Pollack attends recurrent training at FlightSafety International every six months. He's at the airport two hours before a flight to brief the trip with his partner and mentor, Ed Connelly. So, why not, as do most of his colleagues, arrive at the airport at the last minute, walk aboard, and go to work?
The answer is that Pollack loves flying as much as he loves the film business. He is as passionate about jet performance as he is about the nuances of a screenplay or the framing of a scene. As he says, "I don't have other hobbies. I've never been on a golf course, I don't play cards, and I don't collect art; but I love to fly airplanes."
Pollack is a veteran in the entertainment business. He started in New York, studying drama. Later he taught as he pursued an acting career. Next came directing. In 1975, Pollack formed his own production company, Mirage Productions, and produced several highly successful films, including world-famous titles such as Out of Africa, Tootsie, and The Firm.
The abuse that came with global airline travel grew to be too costly, both in energy and in lost time. He began chartering airplanes and saw the return in time and efficiency. In the process, Pollack was introduced to the world of corporate jets, and that's when he first flew a Learjet.
The next step was his own airplane, a Lear 25. With a few hundred hours' flight time accumulated over the years, he committed himself to learning to fly his new jet. First he recruited Ed Connelly to fly him on a European film promotion tour. With the transatlantic crossing under his belt, Pollack attended the Learjet Initial Training Course at FlightSafety, earning his type rating in the time allotted for far more experienced pilots.
What drives this man to be such a professional? To answer this, one has to know Pollack, a man who, in spite of his prominence on Academy Award's night, is completely unpretentious. He is a self-made man who, after all, began his career as a teacher. As a mentor of actors, Pollack learned to take apart the complicated, subtle concepts of the theater so that he could rebuild them in the minds of his students.
The teacher in him is fascinated with the complexities of flying jets. Pollack attacks his training with a fierce enthusiasm, questioning the formulas for computing flight data and probing the assumptions that lead to design decisions.
Pollack says it best himself: "I'm not a professional pilot, and I never will be, but when I work and study with professional pilots, it's up to me to work as hard as I can to meet their standards. So I take lots of notes at FlightSafety, and I study hard so that I can keep up with these high-time guys. I love to spend time with pilots, real pros who take pride in what they do."
After a couple of years, Pollack decided that his travel would be more productive with a larger airplane, and the 25 was replaced with his present airplane, the 55C.
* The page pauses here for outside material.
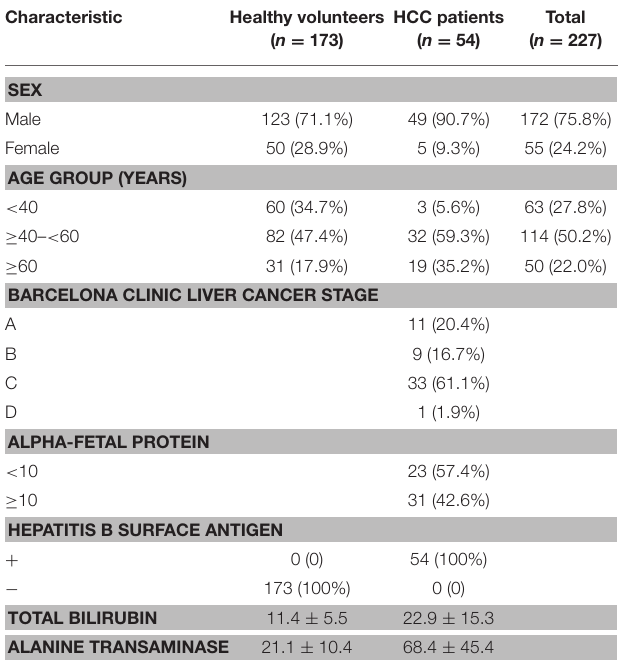
Supplementary Table 3 . The extraction recoveries and matrix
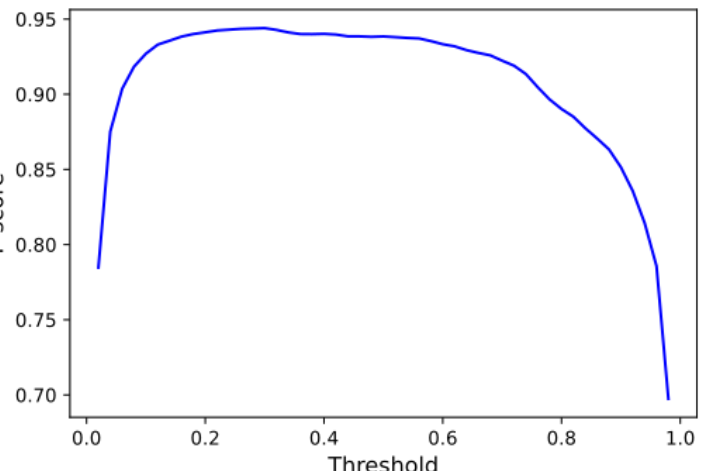
Figure 6. CNN accuracy in terms of F-score on one single track of the Slakh2100 dataset as a function of the threshold. The horizontal axis corresponds to the threshold value and the vertical axis is the F-score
There's a mix of good business sense and boyish fascination with Sydney Pollack and his Learjet. His film projects require long trips to scout out-of-the-way locations. Shooting schedules demand frequent trips back and forth between locations and Los Angeles. The Lear pays for itself over and over again with the flexibility it gives Pollack and his production company in the heat of a developing film project.
Pollack's enthusiasm has spawned new flying activity in Hollywood. After directing Tom Cruise in The Firm, Pollack convinced the Top Gun star that he should learn to fly. Already the owner of his own corporate jet, Cruise took to the skies in his own small airplane and has now earned his multiengine and instrument ratings. Harrison Ford, Pollack's star from Sabrina, manages his film career from his own corporate jet, and he now owns a new Bonanza and several other aircraft.
With this contagious enthusiasm, there will be more famous pilots and airplane owners around Pollack. His personal influence has generated more than 20 airplane sales in the last 10 years. NBAA and GAMA could well seek his counsel on how to advance the cause of general aviation. He has the answers, not only to mega-star status in the film world, but to the questions of why an airplane makes good dollars and sense and, maybe, after all the financial analyses are done, why flying is really a lot of fun.